Bahan bakar fosil adalah bahan mentah untuk hampir semua plastik. Penggunaan bahan alternatif yang tepat untuk produk sekali pakai, seperti pembungkus dan sachet, termasuk beralih ke bahan kompos yang lebih mudah terurai, dapat mengurangi polusi plastik hingga 17 persen, menurut laporan tersebut.
"Cara kami memproduksi, menggunakan, dan membuang plastik mencemari ekosistem, menciptakan risiko bagi kesehatan manusia, dan membuat iklim tidak stabil," kata Inger Andersen, Direktur Eksekutif UNEP, dalam sebuah pernyataan.
Ia menambahkan, "Laporan UNEP ini menjabarkan peta jalan untuk secara dramatis mengurangi risiko ini dengan mengadopsi pendekatan melingkar yang menjaga plastik keluar dari ekosistem, keluar dari tubuh kita dan dalam perekonomian."
Advertisement
Butuh Standar Lebih Ketat
Laporan tersebut memperkirakan investasi yang dibutuhkan untuk perubahan yang direkomendasikannya akan menelan biaya sekitar 65 miliar dolar AS atau setara Rp966,8 triliun per tahun, tetapi mengatakan jumlah ini jauh melebihi biaya untuk tidak melakukan apa-apa. Pindah ke ekonomi di mana plastik digunakan kembali dan didaur ulang dapat menghasilkan penghematan 3,25 triliun dolar AS pada 2040, menurut laporan tersebut, dengan menghindari dampak negatif plastik, termasuk pada iklim, kesehatan, udara, dan air.
Mengurangi plastik hingga 80 persen akan menghemat 0,5 miliar ton polusi karbon yang menghangatkan planet setiap tahun, menurut perkiraan laporan tersebut. Hal tersebut juga bisa menciptakan 700.000 pekerjaan baru, sebagian besar di negara berkembang.

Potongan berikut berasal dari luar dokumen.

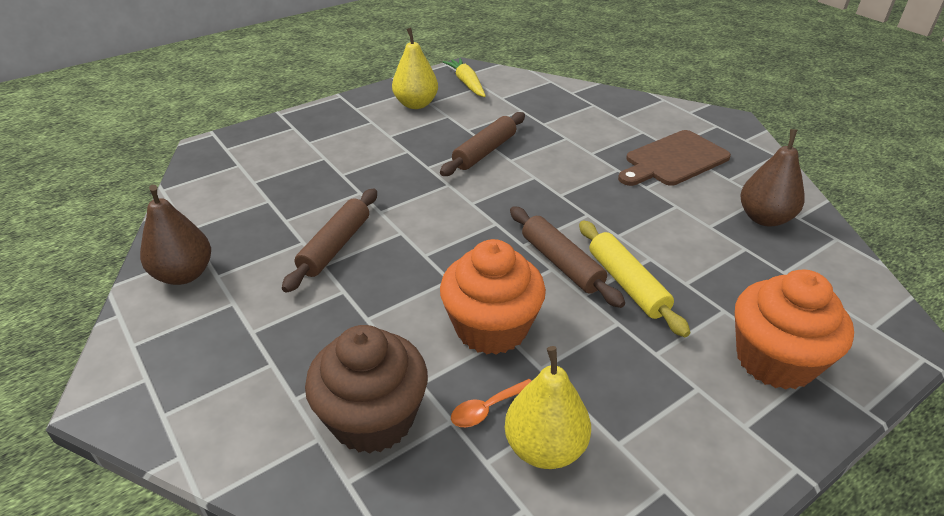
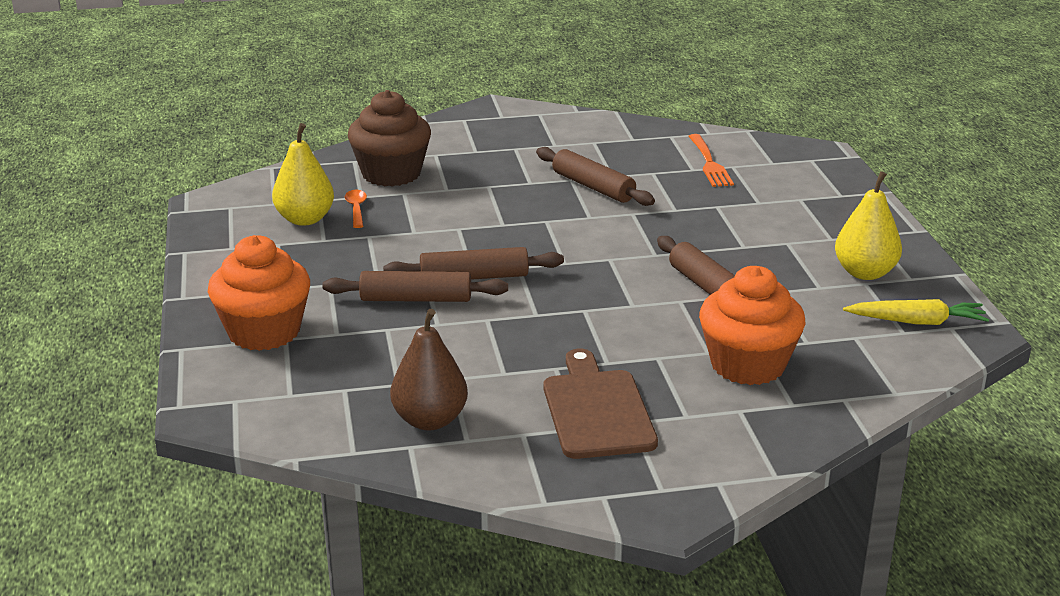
camera: 115 degrees right, 10 degrees down
brown pear [140,185,211,285] -> none
orange cupcake [440,239,546,355] -> orange cupcake moved to [699,266,805,385]
yellow rolling pin [579,220,690,337] -> brown rolling pin [323,271,508,302]
none -> orange fork [688,134,734,187]

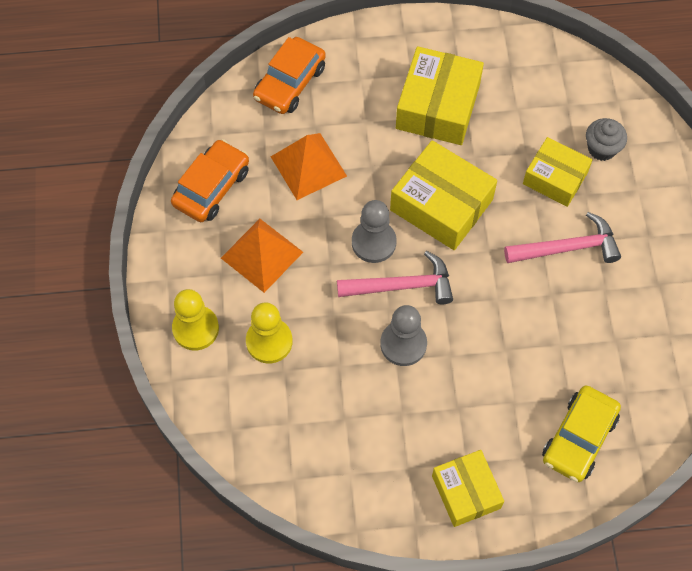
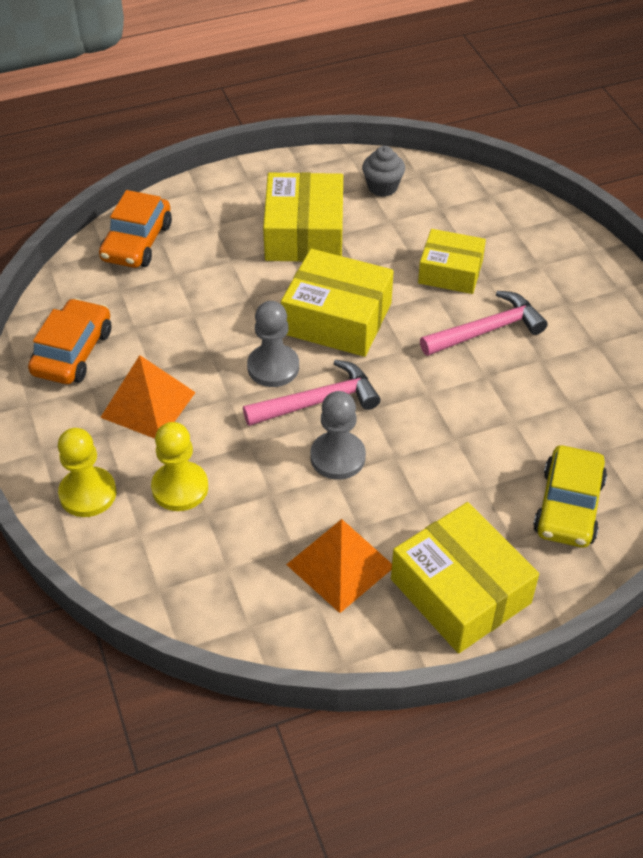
camera: 15 degrees left, 15 degrees down
orange pyramid [271,133,347,200] -> orange pyramid moved to [286,519,392,613]
yellow box [432,450,504,527] -> yellow box [391,502,539,653], size x1.53
grey cupcake [586,118,627,161] -> grey cupcake moved to [362,146,405,197]

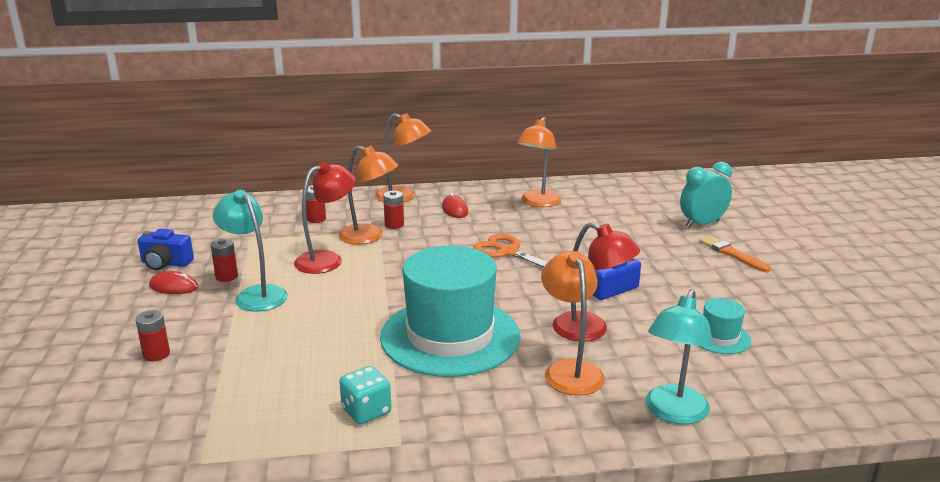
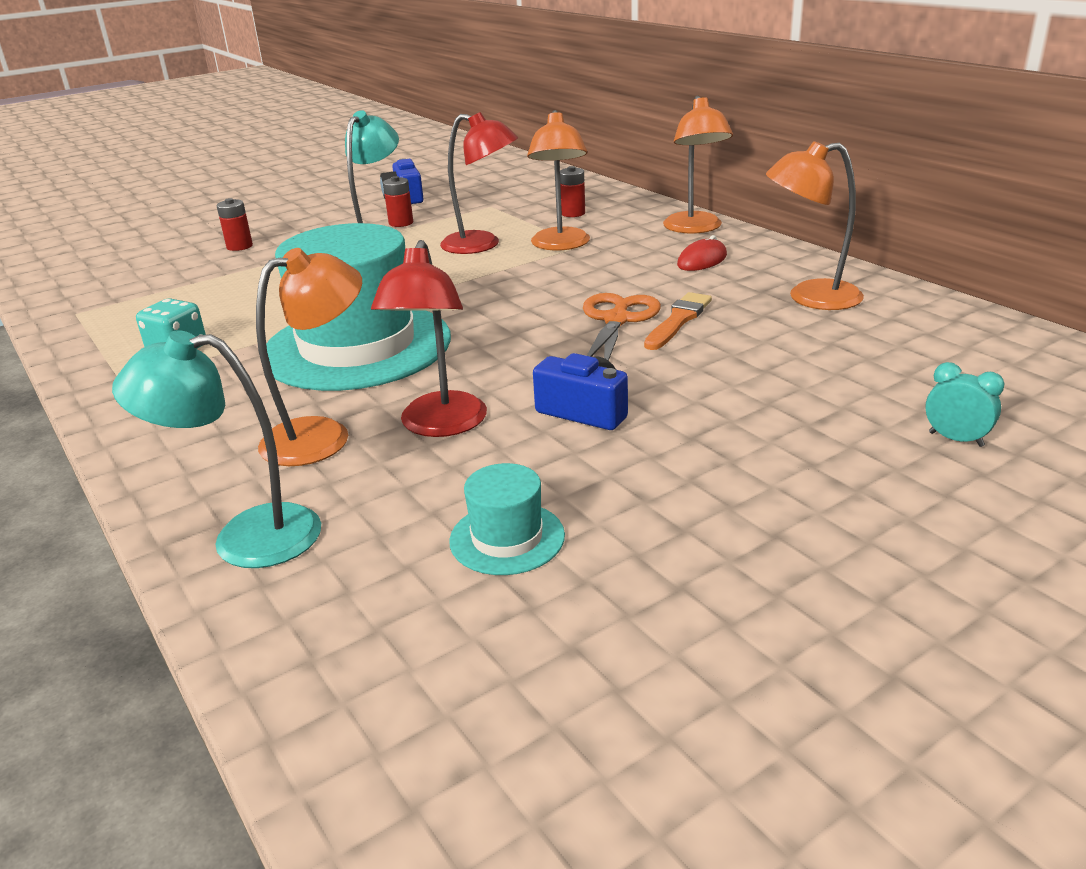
camera: 65 degrees right, 5 degrees up
red mouse [149,271,198,294] -> none
red battery [383,190,404,229] -> none
turquoise clock [680,162,732,228] -> turquoise clock [925,362,1005,447], size x0.57
orange brush [699,235,770,272] -> orange brush moved to [644,292,712,350]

Bahkan dengan semua perubahan ini, dunia masih harus mengelola sekitar 100 juta metrik ton sampah plastik dari produk berumur pendek pada 2040, menurut laporan tersebut. Beratnya setara dengan hampir 5 juta kontainer pengiriman, tersebar dari ujung ke ujung, ini dapat menjangkau dari Kota New York ke Sydney, Australia, dan kembali lagi.
Sampah Melebihi Jumlah Ikan
Mengatasi ini akan membutuhkan standar yang lebih ketat untuk limbah yang tidak dapat didaur ulang dan meningkatkan tanggung jawab produsen atas dampak produk plastik mereka, menurut laporan tersebut. Laporan itu muncul saat negara-negara bersiap untuk putaran kedua negosiasi di Paris akhir bulan ini yang bertujuan untuk menyetujui perjanjian plastik internasional pertama di dunia, yang akan membahas seluruh umur plastik dari produksi hingga pembuangan. Perjanjian itu akan mencakup pembatasan pada manufaktur plastik tetap menjadi poin penting.
Sementara, menurut data International Union for Conservation of Nature sebanyak 80 persen pencemaran di laut berasal dari plastik dengan 8--14 metrik ton plastik berakhir di laut setiap tahunnya. Jumlah yang sangat banyak, belum lagi terdapat 50--75 triliun keping plastik dan mikroplastik di lautan.
Jumlah sampah plastik diperkirakan akan melebihi jumlah ikan di laut pada 2050. Masalah ini berdampak serius, tak hanya bagi kehidupan ekosistem laut, tetapi juga pada ketahanan pangan dan kesehatan manusia.